You can use this helper to mark the rest of a function as unreachable:

Suggested change

yulAssert(false);

util::unreachable();

We shouldn't even need to do that, but at some point GCC broke its unreachability heuristic and they haven't fixed that since (see #13102/#13087). Hopefully we'll be able to purge all those unreachable() calls some day.

cameel · 2024-06-07T20:23:43Z

libyul/Utilities.cpp

-	if (_lhs.kind == LiteralKind::Number)
-		return valueOfNumberLiteral(_lhs) < valueOfNumberLiteral(_rhs);
+	if (_lhs.value.unlimited() != _rhs.value.unlimited())
+		return _lhs.value.unlimited() < _rhs.value.unlimited();
+
+	if (_lhs.value.unlimited())
+	{
+		yulAssert(
+			_lhs.kind == LiteralKind::String && _rhs.kind == LiteralKind::String,
+			"Cannot have unlimited value that is not of String kind."
+		);
+		return _lhs.value.builtinStringLiteralValue() < _rhs.value.builtinStringLiteralValue();
+	}
 	else
-		return _lhs.value < _rhs.value;
+		return _lhs.value.value() < _rhs.value.value();


Looks like the comparison of values can now be done without knowing the kind. In that case I think it would make sense to have an operator < in LiteralValue defined like this.

The only thing that needs the kind is the assert, but we could leave it here and after it just do _lhs.value < _rhs.value.

cameel · 2024-06-07T20:39:22Z

libyul/Utilities.cpp

+	if (_literal.kind == LiteralKind::Number && !_literal.value.unlimited())
+	{
+		if (_literal.value.hint())
+		{
+			auto const repr = *_literal.value.hint();
+			return (isValidDecimal(repr) || isValidHex(repr)) && bigint(repr) <= u256(-1);
+		}
+		return true;
+	}
+	return false;


Just a general style suggestion for these functions: I think the code is easier to process if you deal with special cases first rather than leave them hanging until you reach the else. It makes the flow more linear. For me it makes reading it easier:

Suggested change

if (_literal.kind == LiteralKind::Number && !_literal.value.unlimited())

{

if (_literal.value.hint())

{

auto const repr = *_literal.value.hint();

return (isValidDecimal(repr) || isValidHex(repr)) && bigint(repr) <= u256(-1);

}

return true;

}

return false;

if (!_literal.kind == LiteralKind::Number || _literal.value.unlimited())

return false;

if (!_literal.value.hint())

return true;

auto const repr = *_literal.value.hint();

return (isValidDecimal(repr) || isValidHex(repr)) && bigint(repr) <= u256(-1);

Similarly, in formatLiteral(), you could make it much less nested if the conditions returned immediately instead of storing the value in result only to return it at the end.

cameel · 2024-06-07T20:46:26Z

libyul/Utilities.cpp

+bool solidity::yul::validBoolLiteral(solidity::yul::Literal const& _literal)
 {
-	switch (_literal.kind)
+	if (_literal.kind == LiteralKind::Boolean && !_literal.value.unlimited())

Items from a data source
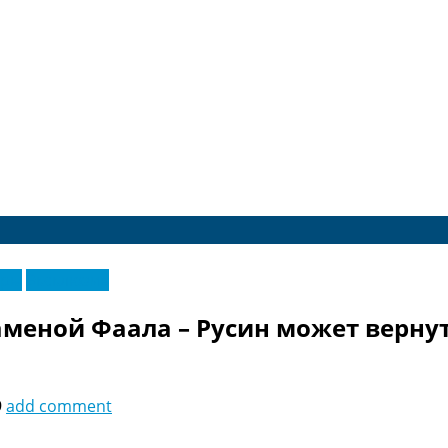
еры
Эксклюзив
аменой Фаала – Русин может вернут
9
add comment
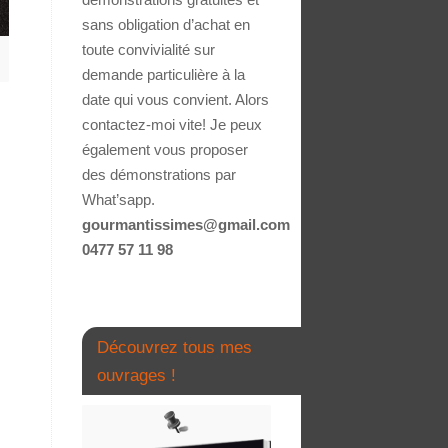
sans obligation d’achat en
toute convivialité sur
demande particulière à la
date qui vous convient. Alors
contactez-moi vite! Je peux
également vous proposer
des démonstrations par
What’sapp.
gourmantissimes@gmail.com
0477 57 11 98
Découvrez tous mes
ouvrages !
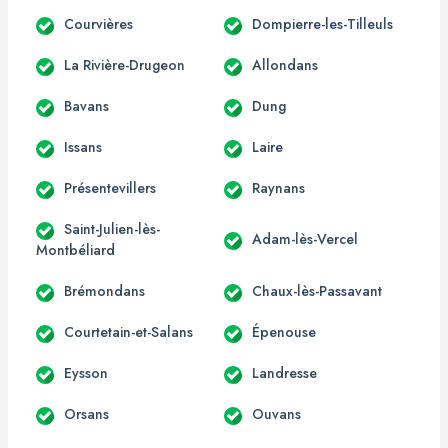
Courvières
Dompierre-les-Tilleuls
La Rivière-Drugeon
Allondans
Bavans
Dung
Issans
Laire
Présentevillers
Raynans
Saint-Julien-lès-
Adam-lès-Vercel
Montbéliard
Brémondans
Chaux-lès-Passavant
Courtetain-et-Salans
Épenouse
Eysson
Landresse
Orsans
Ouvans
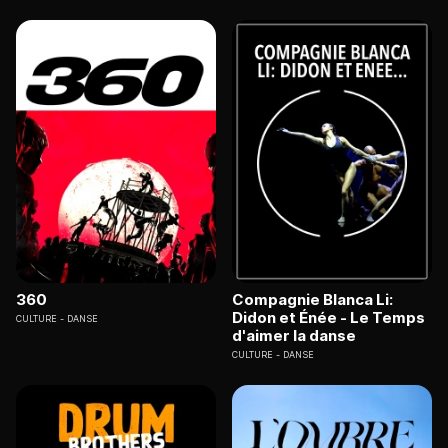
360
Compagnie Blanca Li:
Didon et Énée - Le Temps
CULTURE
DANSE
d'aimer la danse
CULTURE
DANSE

--

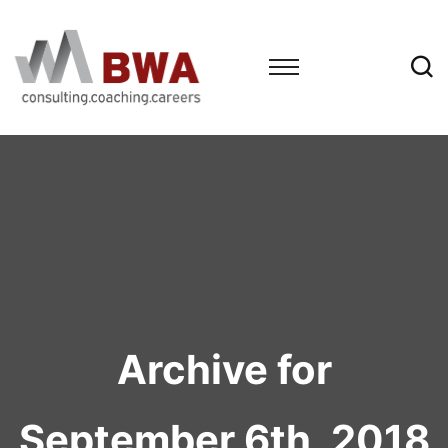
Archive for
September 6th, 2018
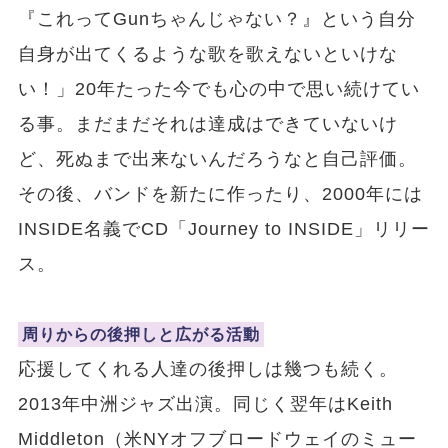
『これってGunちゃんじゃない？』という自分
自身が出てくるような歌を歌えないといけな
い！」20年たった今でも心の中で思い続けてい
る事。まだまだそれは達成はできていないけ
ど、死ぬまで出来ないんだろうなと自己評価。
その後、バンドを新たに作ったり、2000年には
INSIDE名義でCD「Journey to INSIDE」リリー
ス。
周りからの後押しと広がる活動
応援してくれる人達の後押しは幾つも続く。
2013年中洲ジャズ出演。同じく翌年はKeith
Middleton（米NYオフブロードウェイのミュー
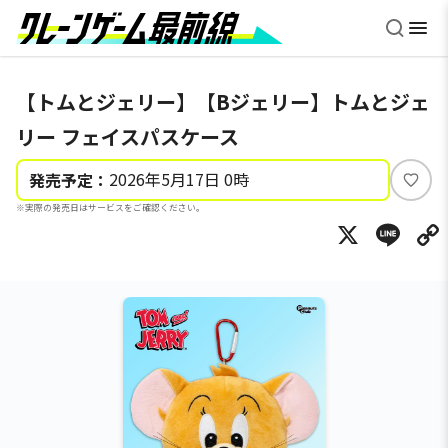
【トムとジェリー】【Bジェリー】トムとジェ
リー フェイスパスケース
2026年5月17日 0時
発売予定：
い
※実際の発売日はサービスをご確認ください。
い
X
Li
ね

* * *

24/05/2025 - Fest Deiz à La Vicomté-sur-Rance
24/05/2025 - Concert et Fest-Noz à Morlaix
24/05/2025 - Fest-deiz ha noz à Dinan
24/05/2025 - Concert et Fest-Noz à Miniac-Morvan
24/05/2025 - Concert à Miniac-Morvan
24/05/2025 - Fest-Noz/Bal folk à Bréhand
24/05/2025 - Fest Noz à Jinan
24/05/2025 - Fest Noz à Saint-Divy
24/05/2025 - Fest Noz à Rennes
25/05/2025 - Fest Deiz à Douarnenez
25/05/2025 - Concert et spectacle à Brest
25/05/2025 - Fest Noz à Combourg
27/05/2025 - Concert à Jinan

» **Work to complete**:
[A] Lay out the records from the line containing "24/05/2025 - Fest Deiz à La Vicomté-sur-Rance" through the line containing "24/05/2025 - Fest Noz à Saint-Divy" as a Markdown table with the columns Row and Line, numbering each row and skipping blank lines.
[B] Continue the code review thread on the Yul literal helpers from the point where it ends.

» **Replies**:
[A]
| Row | Line |
|---|---|
| 1 | 24/05/2025 - Fest Deiz à La Vicomté-sur-Rance |
| 2 | 24/05/2025 - Concert et Fest-Noz à Morlaix |
| 3 | 24/05/2025 - Fest-deiz ha noz à Dinan |
| 4 | 24/05/2025 - Concert et Fest-Noz à Miniac-Morvan |
| 5 | 24/05/2025 - Concert à Miniac-Morvan |
| 6 | 24/05/2025 - Fest-Noz/Bal folk à Bréhand |
| 7 | 24/05/2025 - Fest Noz à Jinan |
| 8 | 24/05/2025 - Fest Noz à Saint-Divy |

[B]
 	{
-		case LiteralKind::Number:
-			return valueOfNumberLiteral(_literal);
-		case LiteralKind::Boolean:
-			return valueOfBoolLiteral(_literal);
-		case LiteralKind::String:
-			return valueOfStringLiteral(_literal);
-		default:
-			yulAssert(false, "Unexpected literal kind!");
+		return _literal.value.value() == true || _literal.value.value() == false;
 	}
+	return false;
 }


You're not validating the hint for boolean literals.

I see lots of checks for equality with "true" or "false" in the old code so I'm not sure why a lack of this check is not breaking anything. Are we missing test coverage?

cameel · 2024-06-07T21:02:15Z

libyul/Utilities.cpp

+	else
+		if (_literal.kind == LiteralKind::Boolean)
+		{
+			yulAssert(_literal.value.value() == 0 || _literal.value.value() == 1, "Could not format boolean literal");


formatLiteral() only has this single assert but I think there are more things you should have sanity checks against. For example that an unlimited literal is of the string kind or that the hint for boolean is actually true or false.

Or, if you define a validLiteral() function that executes the right validation based on the kind you could simply assert it at the beginning of the function. I've seen quite a few places where such a combined check would simplify assertions. AsmPrinter::operator()(Literal) is one example.

You might also use it at the end of valueOfLiteral() (or maybe better in each specific function, since they can be called individually). I see that you removed the original assertions from them but they seem still relevant to me. Or are the functions now used on invalid literals as well?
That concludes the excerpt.